Alston v. Walter A. McNeil, et al., Case No.: 3:04-cv- 257-J-32 (Mid. Dist. Ct. 2009) (October 27, 2009)
Holding: Certificate of Appealabilty granted as to the issue of whether jurists of reason would find debatable the district court’s ruling, made without evidentiary hearing, which upheld the state court ruling that Alston was competent to waive his state post conviction proceedings, that his waiver was knowingly, intelligently, and voluntarily made was correct and did not represent an unreasonable application of clearly established federal law and/or an unreasonable determination of the facts in light of the evidence presented in the state court proceedings.
Gore v. Secretary for the Dept. of Corrections, F.3d 1273; 2007 U.S. App. LEXIS 17262; 20 Fla. L. Weekly Fed. C 873 (11th Cir. 2007)
Holding: Petitioner's Certificate of Appealability was granted with respect to issue of whether Florida Supreme Court, in deciding that the Miami Dade detectives did not deny appellant his Fifth or Sixth Amendment right to counsel while questioning him in absence of counsel, rendered a decision that was contrary to, or involved an unreasonable application of clearly established federal law, or was based on a unreasonable determination of the facts in light of the evidence.
Townsend v.
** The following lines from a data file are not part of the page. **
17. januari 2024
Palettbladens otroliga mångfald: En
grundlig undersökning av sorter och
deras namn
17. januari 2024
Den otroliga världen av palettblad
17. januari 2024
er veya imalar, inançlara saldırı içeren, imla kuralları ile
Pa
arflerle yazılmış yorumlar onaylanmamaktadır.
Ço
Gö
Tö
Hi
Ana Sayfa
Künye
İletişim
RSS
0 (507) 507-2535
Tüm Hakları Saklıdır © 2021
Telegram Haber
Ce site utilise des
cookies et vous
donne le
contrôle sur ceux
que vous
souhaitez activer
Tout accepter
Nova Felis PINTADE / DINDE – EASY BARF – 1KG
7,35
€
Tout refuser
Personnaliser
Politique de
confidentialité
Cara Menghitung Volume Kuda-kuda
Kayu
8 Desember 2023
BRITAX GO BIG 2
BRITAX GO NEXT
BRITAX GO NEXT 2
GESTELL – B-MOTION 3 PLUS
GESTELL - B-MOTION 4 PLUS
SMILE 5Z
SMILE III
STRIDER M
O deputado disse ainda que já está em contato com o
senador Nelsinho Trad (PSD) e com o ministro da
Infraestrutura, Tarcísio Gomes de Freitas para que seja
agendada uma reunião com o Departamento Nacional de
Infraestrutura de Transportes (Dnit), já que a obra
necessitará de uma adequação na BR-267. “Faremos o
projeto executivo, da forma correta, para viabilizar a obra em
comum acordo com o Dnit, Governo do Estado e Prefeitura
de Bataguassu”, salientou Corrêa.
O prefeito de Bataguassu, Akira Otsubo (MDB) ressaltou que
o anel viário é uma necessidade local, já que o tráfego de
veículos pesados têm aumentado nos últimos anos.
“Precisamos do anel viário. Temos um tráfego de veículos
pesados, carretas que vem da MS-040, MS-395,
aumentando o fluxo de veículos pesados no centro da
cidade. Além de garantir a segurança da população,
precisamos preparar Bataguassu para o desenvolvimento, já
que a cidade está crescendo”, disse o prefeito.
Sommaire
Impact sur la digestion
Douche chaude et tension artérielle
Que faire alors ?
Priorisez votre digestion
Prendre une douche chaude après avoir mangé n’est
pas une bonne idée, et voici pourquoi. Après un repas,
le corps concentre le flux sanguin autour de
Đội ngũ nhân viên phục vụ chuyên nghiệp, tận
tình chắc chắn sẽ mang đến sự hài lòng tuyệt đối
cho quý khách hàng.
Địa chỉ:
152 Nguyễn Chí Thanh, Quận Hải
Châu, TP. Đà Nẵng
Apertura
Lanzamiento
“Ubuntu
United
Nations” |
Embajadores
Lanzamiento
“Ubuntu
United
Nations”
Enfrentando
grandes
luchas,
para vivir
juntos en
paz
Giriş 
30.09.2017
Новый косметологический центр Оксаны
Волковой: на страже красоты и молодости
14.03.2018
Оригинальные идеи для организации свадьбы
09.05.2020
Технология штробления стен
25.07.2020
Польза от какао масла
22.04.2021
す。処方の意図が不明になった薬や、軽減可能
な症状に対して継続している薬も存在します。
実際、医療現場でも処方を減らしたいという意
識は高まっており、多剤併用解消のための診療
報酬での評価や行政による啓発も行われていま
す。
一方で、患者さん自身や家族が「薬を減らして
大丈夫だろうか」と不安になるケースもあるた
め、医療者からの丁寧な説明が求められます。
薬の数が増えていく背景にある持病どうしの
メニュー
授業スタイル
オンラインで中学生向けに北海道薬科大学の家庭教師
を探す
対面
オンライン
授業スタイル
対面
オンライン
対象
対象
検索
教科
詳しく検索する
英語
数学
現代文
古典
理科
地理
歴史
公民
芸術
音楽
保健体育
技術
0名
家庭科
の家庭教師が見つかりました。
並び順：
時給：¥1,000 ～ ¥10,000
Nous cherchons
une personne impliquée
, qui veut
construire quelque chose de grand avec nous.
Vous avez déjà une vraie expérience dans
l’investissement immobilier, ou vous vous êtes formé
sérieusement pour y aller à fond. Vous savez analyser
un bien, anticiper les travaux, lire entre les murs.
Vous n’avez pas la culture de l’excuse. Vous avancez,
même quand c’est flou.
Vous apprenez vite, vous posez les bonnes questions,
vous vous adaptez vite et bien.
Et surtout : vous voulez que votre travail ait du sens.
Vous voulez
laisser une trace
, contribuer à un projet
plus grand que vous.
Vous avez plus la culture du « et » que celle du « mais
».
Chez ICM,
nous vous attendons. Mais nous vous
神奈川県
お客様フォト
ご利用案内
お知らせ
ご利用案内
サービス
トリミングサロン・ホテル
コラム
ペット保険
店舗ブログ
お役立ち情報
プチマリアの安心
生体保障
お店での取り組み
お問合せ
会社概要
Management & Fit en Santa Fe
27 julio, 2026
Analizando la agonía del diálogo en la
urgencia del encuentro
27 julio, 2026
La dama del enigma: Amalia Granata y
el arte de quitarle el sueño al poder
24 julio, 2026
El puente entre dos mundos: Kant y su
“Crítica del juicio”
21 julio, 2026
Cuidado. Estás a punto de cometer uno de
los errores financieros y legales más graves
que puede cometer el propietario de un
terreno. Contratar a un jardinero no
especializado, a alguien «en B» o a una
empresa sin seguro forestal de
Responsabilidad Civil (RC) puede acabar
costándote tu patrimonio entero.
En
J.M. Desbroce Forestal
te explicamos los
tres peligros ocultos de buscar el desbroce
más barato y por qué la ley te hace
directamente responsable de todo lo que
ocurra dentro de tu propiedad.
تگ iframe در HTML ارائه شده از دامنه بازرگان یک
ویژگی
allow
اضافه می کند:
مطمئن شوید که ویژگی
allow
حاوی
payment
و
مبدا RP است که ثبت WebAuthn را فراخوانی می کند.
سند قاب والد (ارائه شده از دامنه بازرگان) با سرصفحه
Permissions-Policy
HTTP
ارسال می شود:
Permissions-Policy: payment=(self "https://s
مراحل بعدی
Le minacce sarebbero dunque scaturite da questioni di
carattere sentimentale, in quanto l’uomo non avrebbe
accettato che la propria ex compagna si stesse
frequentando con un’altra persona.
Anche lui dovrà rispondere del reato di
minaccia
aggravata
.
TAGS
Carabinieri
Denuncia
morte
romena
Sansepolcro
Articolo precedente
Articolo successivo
State, Case No.: 16-2007-CF-9010-BXXX (4th Jud. Cir 2007)
Holding: Order of Community Control entered on July 1, 2008, sentencing the defendant to 3 years incarceration followed by 3 years community control struck, as the sentence differed from the oral sentence of three years of incarceration followed by three years probation. The orally pronounced sentence controls.
Cannon v. State, 32 Fla. L. Weekly D1613b (7th Jud. Cir. 2006)
Holding: Five years cut from 25 year sentence. (Information did not include language of “great bodily harm,” and therefore maximum sentence D could have received was 20 years, not 25.)
Sears v. State, Case no.: 16-2006-CF-18466-AXXX-MA (4th Jud. Cir 2006)
Holding: New trial awarded based on ineffective assistance of counsel in failing to object to Richardson violation of a state witness not previously discovered to defense and used to rebut defendant’s defense of entrapment.
Dove v. State, 16-1996-CF-010494-AXXX-MA (4th Jud. Cir. March 16, 2004)
Holding: 27-year sentence vacated for resentencing; 3.800 illegal sentence motion granted. Mr. Dove was resentenced to approximately 2 ½ years.
Spencer v. State, 889 So. 2d 868 (Fla. 2nd DCA 2004)
Holding: Reversed and remanded for evidentiary hearing. The denial of the claims of ineffective assistance based on the alleged failure to inform defendant that insanity was a defense and to have defendant psychologically tested was reversed and the case was remanded for reconsideration of those claims. The denial of the claim that counsel was ineffective for failing to file a motion to suppress was reversed and the case was remanded with directions.